55 HLAR 24/04.
Datum uitspraak: 30 mei 2005
GEMEENSCHAPPELIJK HOF VAN JUSTITIE
VAN DE NEDERLANDSE ANTILLEN EN ARUBA
Uitspraak op het hoger beroep van:
de Sociale Verzekeringbank, gevestigd op Curaçao,
appellante,
tegen de uitspraak van het Gerecht in eerste aanleg van de Nederlandse Antillen, zittingsplaats Curaçao, van 16 juni 2004 in het geding tussen:
de naamloze vennootschap "Amleince N.V.", gevestigd op Curaçao,
Bij beschikkingen van 30 december 2002 heeft appellante aan Amleince N.V. (hierna: Amleince) krachtens de Landsverordening Ziekteverzekering (hierna: LvZV) en de Landsverordening Ongevallenverzekering (hierna: LvOV) naheffingsaanslagen ter zake van premies over de jaren 1997 tot en met 2001 opgelegd.

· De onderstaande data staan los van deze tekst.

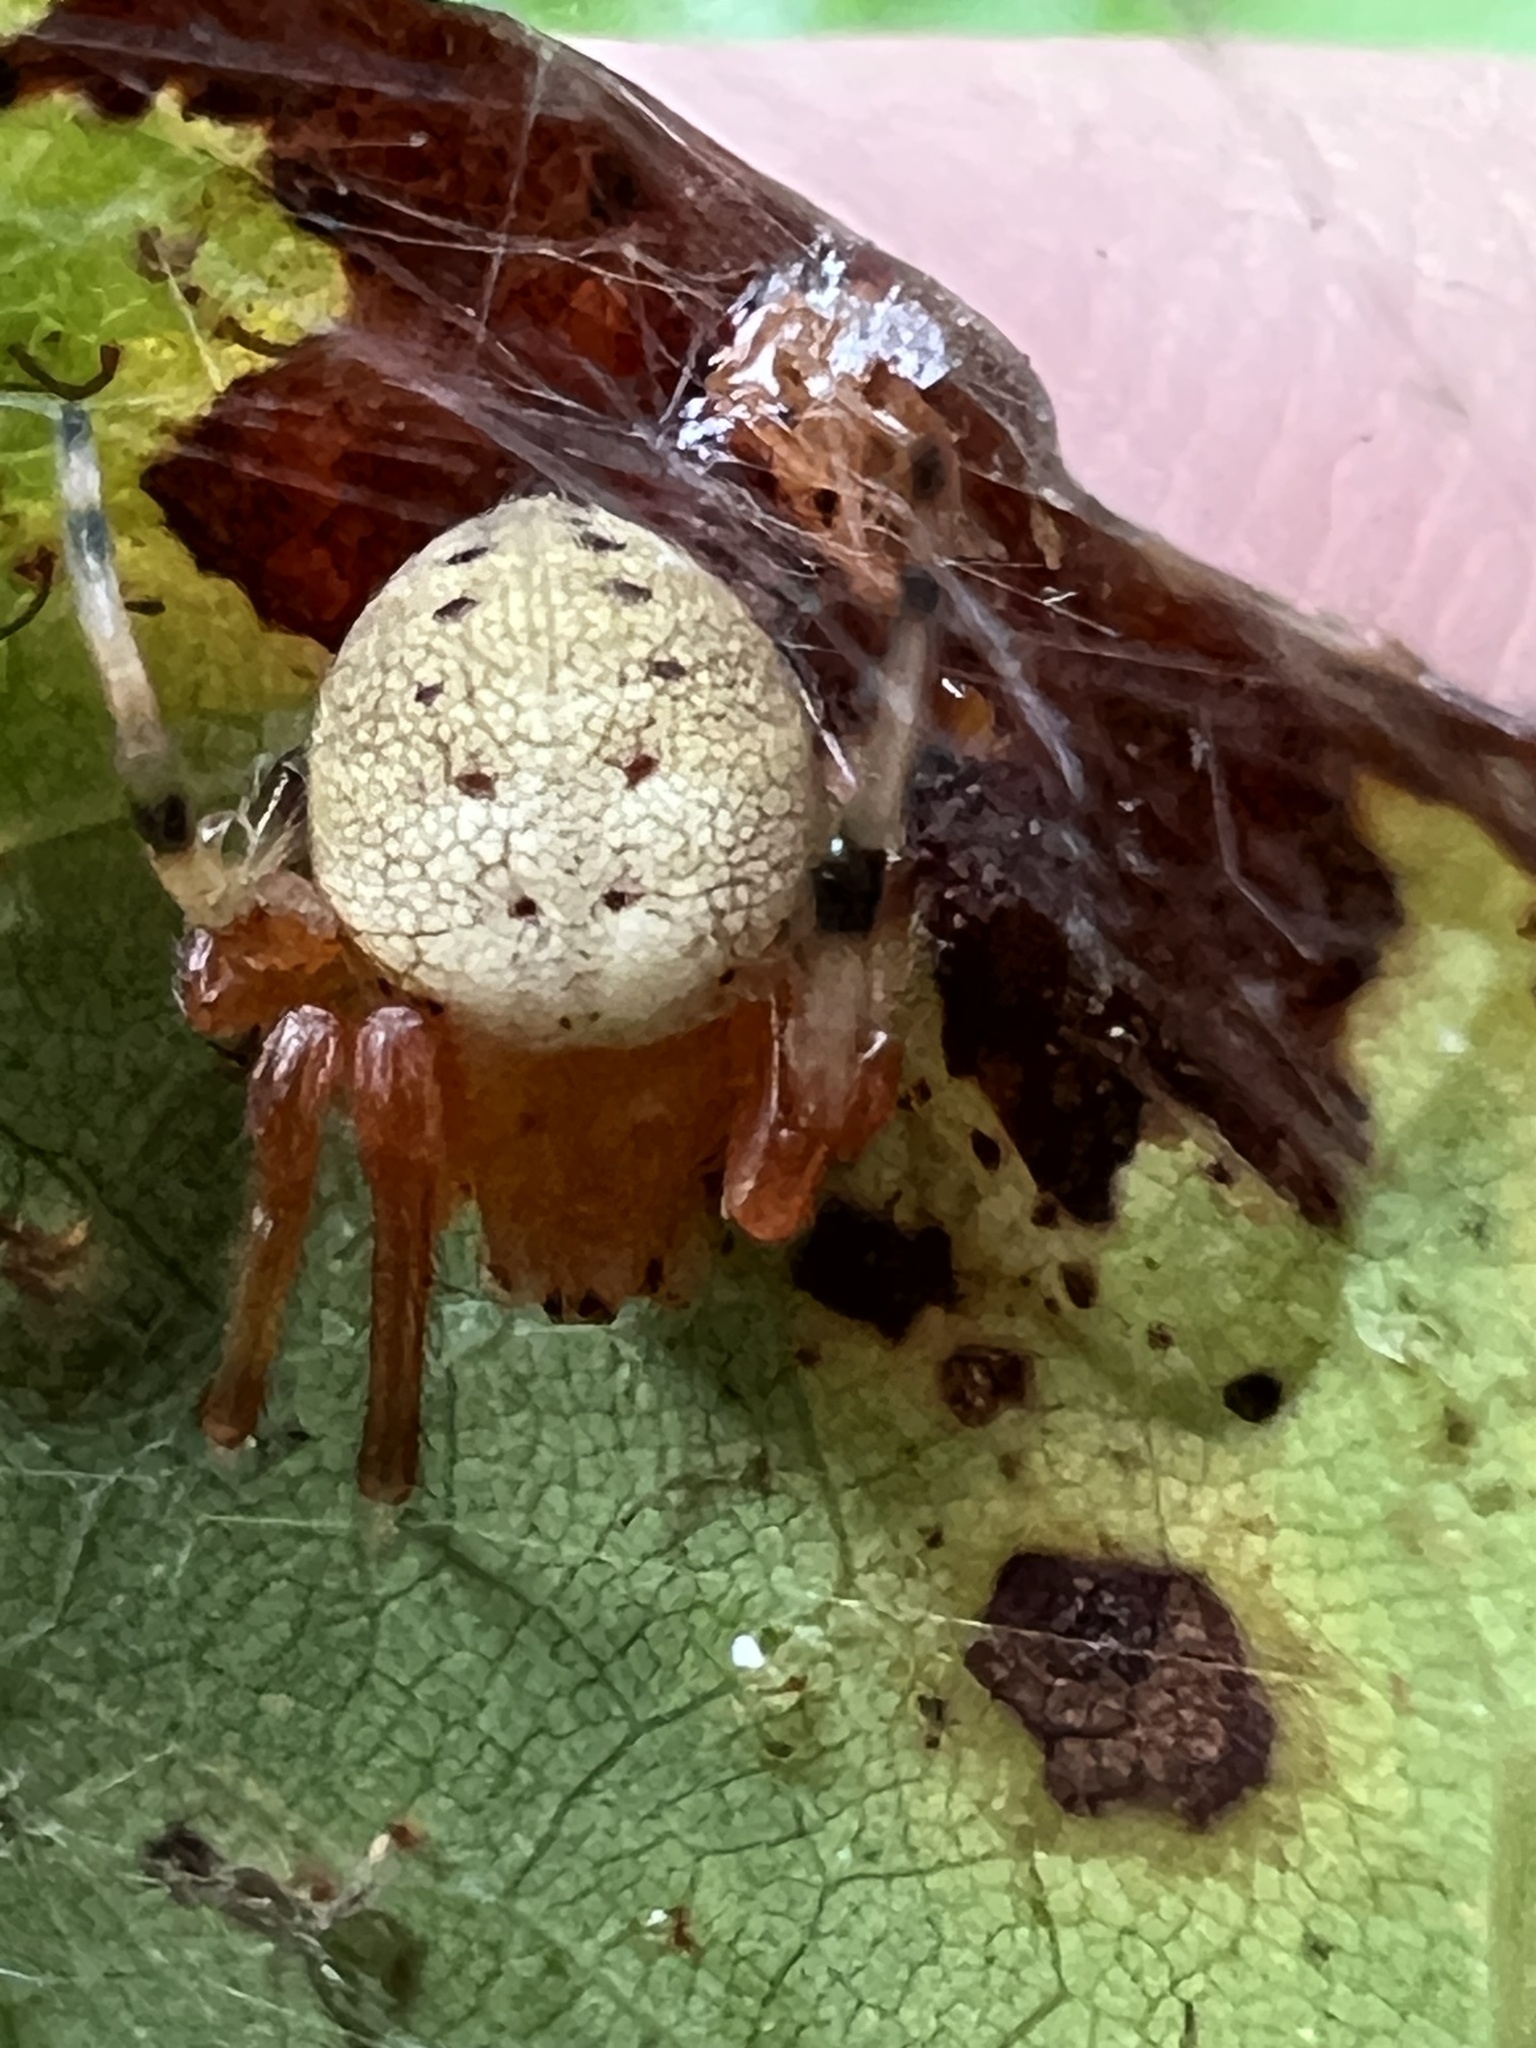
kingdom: Animalia
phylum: Arthropoda
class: Arachnida
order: Araneae
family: Araneidae
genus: Araneus
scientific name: Araneus thaddeus
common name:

Bij beschikking van 17 oktober 2003 heeft appellante het daartegen door Amleince gemaakte bezwaar ongegrond verklaard.
Bij uitspraak van 16 juni 2004 heeft het Gerecht in eerste aanleg van de Nederlandse Antillen, zittingsplaats Curaçao (hierna: het Gerecht), het daartegen door Amleince ingestelde beroep gegrond verklaard en die beschikking vernietigd.
Tegen deze uitspraak heeft appellante bij brief, ingekomen op 8 juli 2004, hoger beroep ingesteld bij het Hof.

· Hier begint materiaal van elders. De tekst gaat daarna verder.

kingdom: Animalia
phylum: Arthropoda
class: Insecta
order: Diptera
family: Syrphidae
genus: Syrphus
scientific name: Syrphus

Bij brief, ingekomen op 30 juli 2004, heeft Amleince van antwoord gediend.
Bij brief, ingekomen op 21 februari 2005, heeft appellante de gronden van het hoger beroep aangevuld.
Het Hof heeft de zaak ter zitting behandeld op 6 april 2005, waar appellante, vertegenwoordigd door mr. M. Bonafasia, en Amleince, vertegenwoordigd door mr. C.A. Peterson, advocaat, zijn verschenen.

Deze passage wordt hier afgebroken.